SEC Approves Tougher Listing Standards

 

The governance standards for public companies are getting a bit tougher.

The Securities and Exchange Commission on Tuesday approved new listing standards proposed by the New York Stock Exchange and the Nasdaq Stock Market. Among other things, the new standards tighten requirements for independent corporate directors and increase the power of those directors on companies' nominating and compensation committees.

The new rules are not as strict as those initially drawn by the NYSE. But governance experts praised them as significant and important reforms.

"I wish they had gone further, but I think we are a lot further along than we were two years ago," said Charles Elson, a business professor at the University of Delaware who chairs the school's corporate governance center. "I think this is clearly a step in the right direction."

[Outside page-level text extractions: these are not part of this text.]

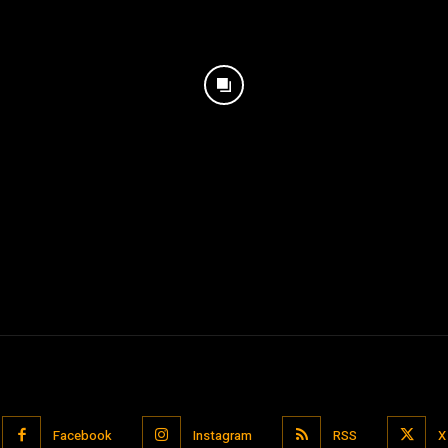
Facebook
Instagram
RSS
X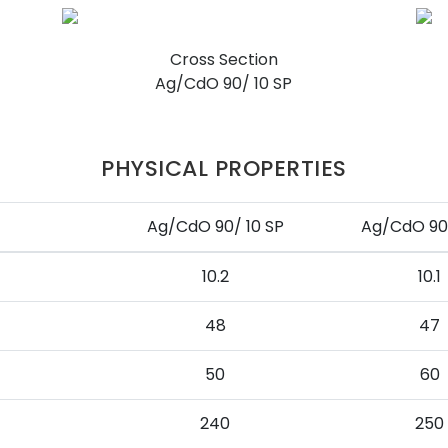
Cross Section
Ag/CdO 90/ 10 SP
PHYSICAL PROPERTIES
Ag/CdO 90/ 10 SP
Ag/CdO 90/
10.2
10.1
48
47
50
60
240
250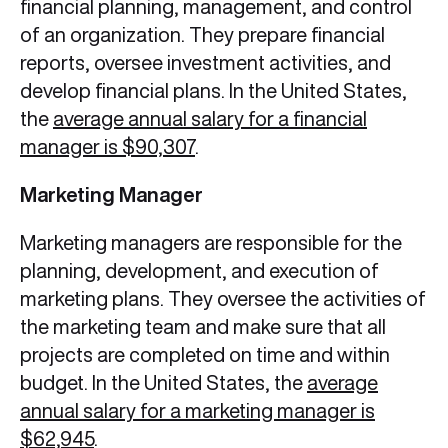
financial planning, management, and control
of an organization. They prepare financial
reports, oversee investment activities, and
develop financial plans. In the United States,
the
average annual salary for a financial
manager is $90,307
.
Marketing Manager
Marketing managers are responsible for the
planning, development, and execution of
marketing plans. They oversee the activities of
the marketing team and make sure that all
projects are completed on time and within
budget. In the United States, the
average
annual salary for a marketing manager is
$62,945
.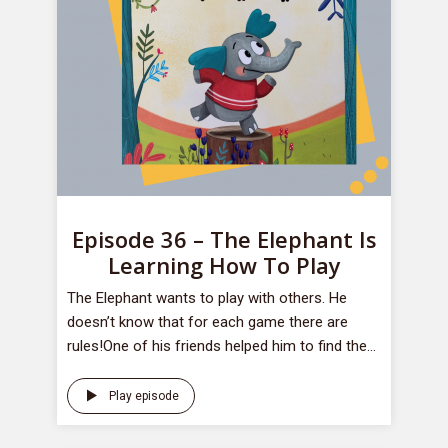
Episode 36 – The Elephant Is
Learning How To Play
​The Elephant wants to play with others. He
doesn’t know that for each game there are
rules!One of his friends helped him to find the...
Play episode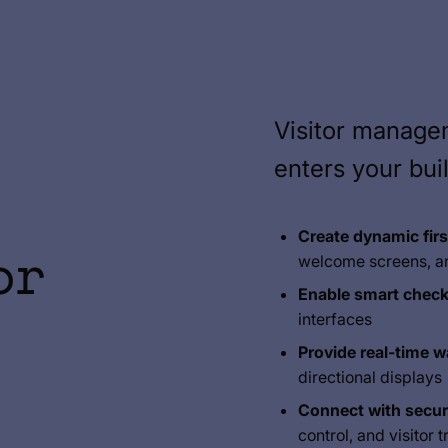
Visitor manag
enters your bui
Create dynamic fir
or
welcome screens, a
Enable smart check
interfaces
Provide real-time w
directional displays
Connect with secur
control, and visitor 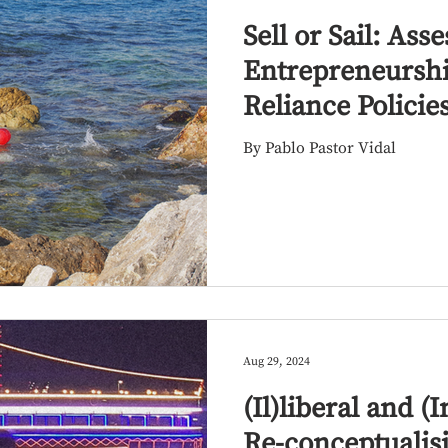
Sell or Sail: Ass
Entrepreneurshi
Reliance Policie
and Refugees i
By Pablo Pastor Vidal
Region
Aug 29, 2024
(Il)liberal and 
Re-conceptualis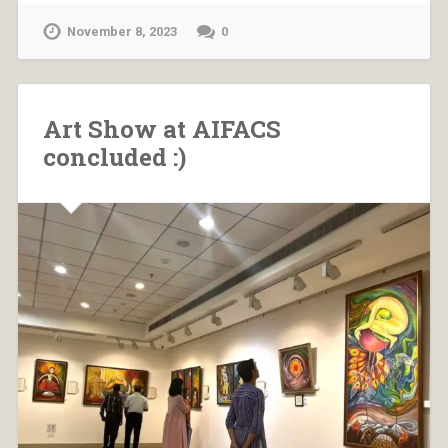
November 8, 2023
0
Art Show at AIFACS
concluded :)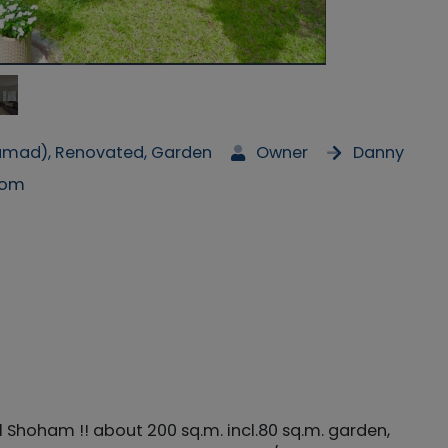
Mamad), Renovated, Garden
Owner
Danny
com
Shoham !! about 200 sq.m. incl.80 sq.m. garden,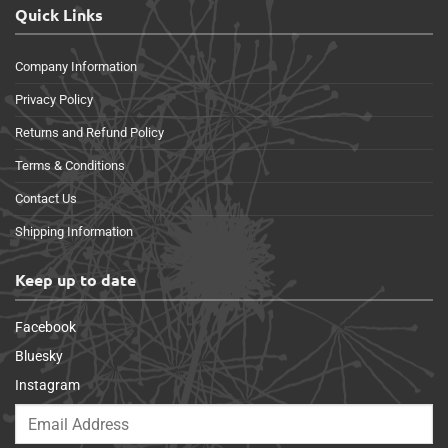
Quick Links
Company Information
Privacy Policy
Returns and Refund Policy
Terms & Conditions
Contact Us
Shipping Information
Keep up to date
Facebook
Bluesky
Instagram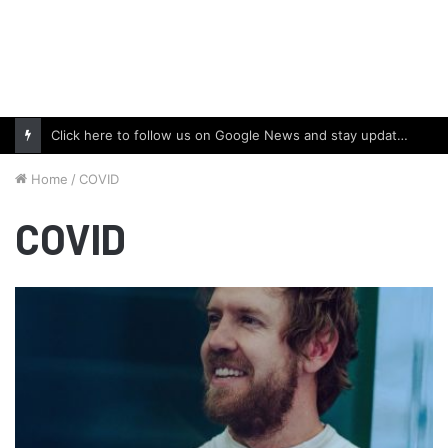
Click here to follow us on Google News and stay updated with the latest in automotive world.
Home
/
COVID
COVID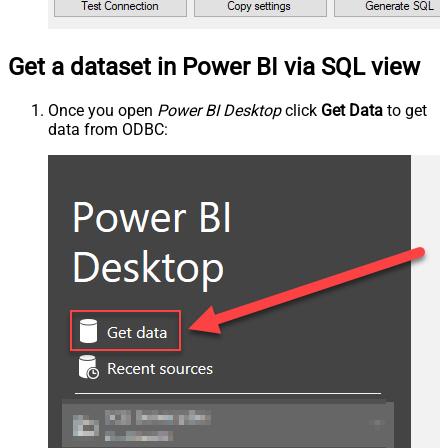
Get a dataset in Power BI via SQL view
Once you open
Power BI Desktop
click
Get Data
to get
data from ODBC: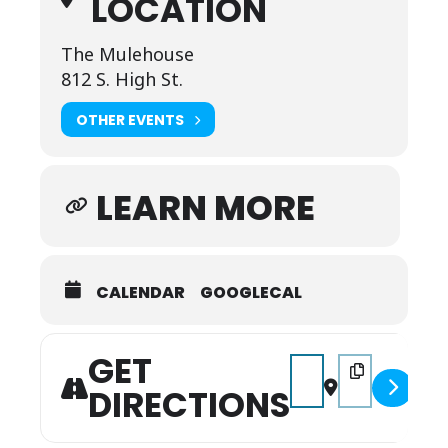
LOCATION
The Mulehouse
812 S. High St.
OTHER EVENTS
LEARN MORE
CALENDAR
GOOGLECAL
GET
Address - The Resting-
Destination Addr
DIRECTIONS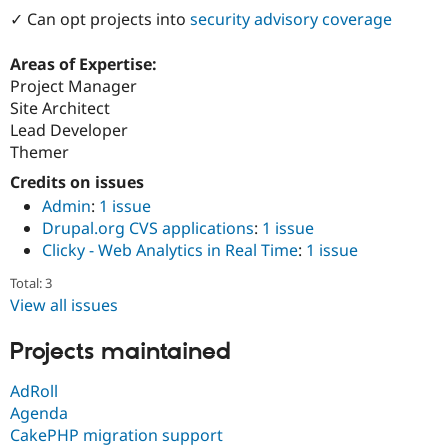
Drupal Stew
✓ Can opt projects into
security advisory coverage
News & Blo
API
Become a D
Drupal for F
Sustaining
Areas of Expertise:
Project Manager
Forum
Site Architect
Modules
Drupal for
Drupal Swa
Lead Developer
Healthcare
Themer
Slack
Themes
Credits on issues
Admin
:
1 issue
Drupal for E
Newsletters
Drupal.org CVS applications
:
1 issue
Recipes
Clicky - Web Analytics in Real Time
:
1 issue
Drupal for R
Total: 3
Drupal Swa
View all issues
Site Templa
Drupal for T
Projects maintained
Tourism
Issue queue
AdRoll
Agenda
CakePHP migration support
Security Adv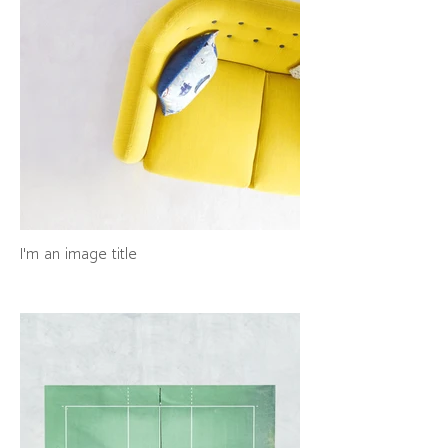
I'm an image title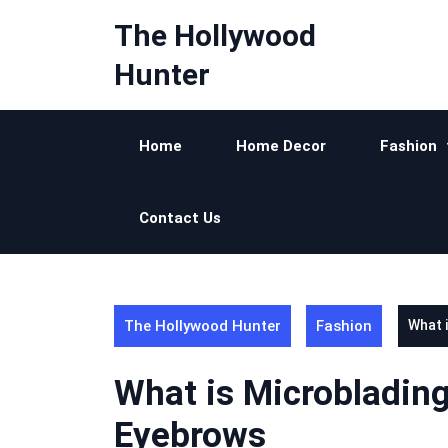
Skip
The Hollywood
to
content
Hunter
Home
Home Decor
Fashion
Contact Us
The Hollywood Hunter
Fashion
What 
What is Microbladin
Eyebrows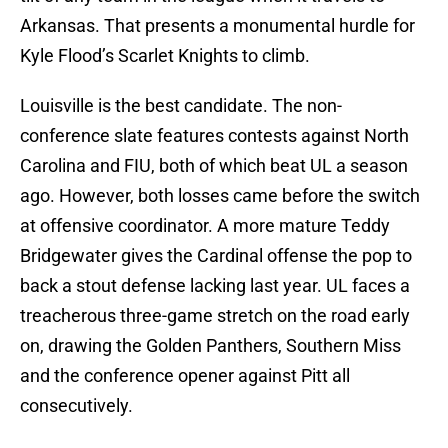
Arkansas. That presents a monumental hurdle for
Kyle Flood’s Scarlet Knights to climb.
Louisville is the best candidate. The non-
conference slate features contests against North
Carolina and FIU, both of which beat UL a season
ago. However, both losses came before the switch
at offensive coordinator. A more mature Teddy
Bridgewater gives the Cardinal offense the pop to
back a stout defense lacking last year. UL faces a
treacherous three-game stretch on the road early
on, drawing the Golden Panthers, Southern Miss
and the conference opener against Pitt all
consecutively.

Following the accounting scandals at Enron, WorldCom and other companies, investors and government officials have pushed for regulations that might have controlled or prevented some of the excesses at those companies. Many have pushed for increasing the power and responsibility of corporate boards as a way to counterbalance the power of company executives and to look out for shareholder interests.

Until this reform, the NYSE had few guidelines for governance at its member companies. The primary requirement for listed companies on the Big Board was that they have an audit committee composed solely of independent directors.

As part of the regulations approved on Tuesday, both the NYSE and the Nasdaq will require most companies listed on their exchanges to have boards of directors within which independent members comprise a majority.

NYSE-listed companies also will be required to have compensation and nominating committees that are composed entirely of independent directors. Meanwhile, the NYSE will require independent directors to meet at least once a year without other directors present.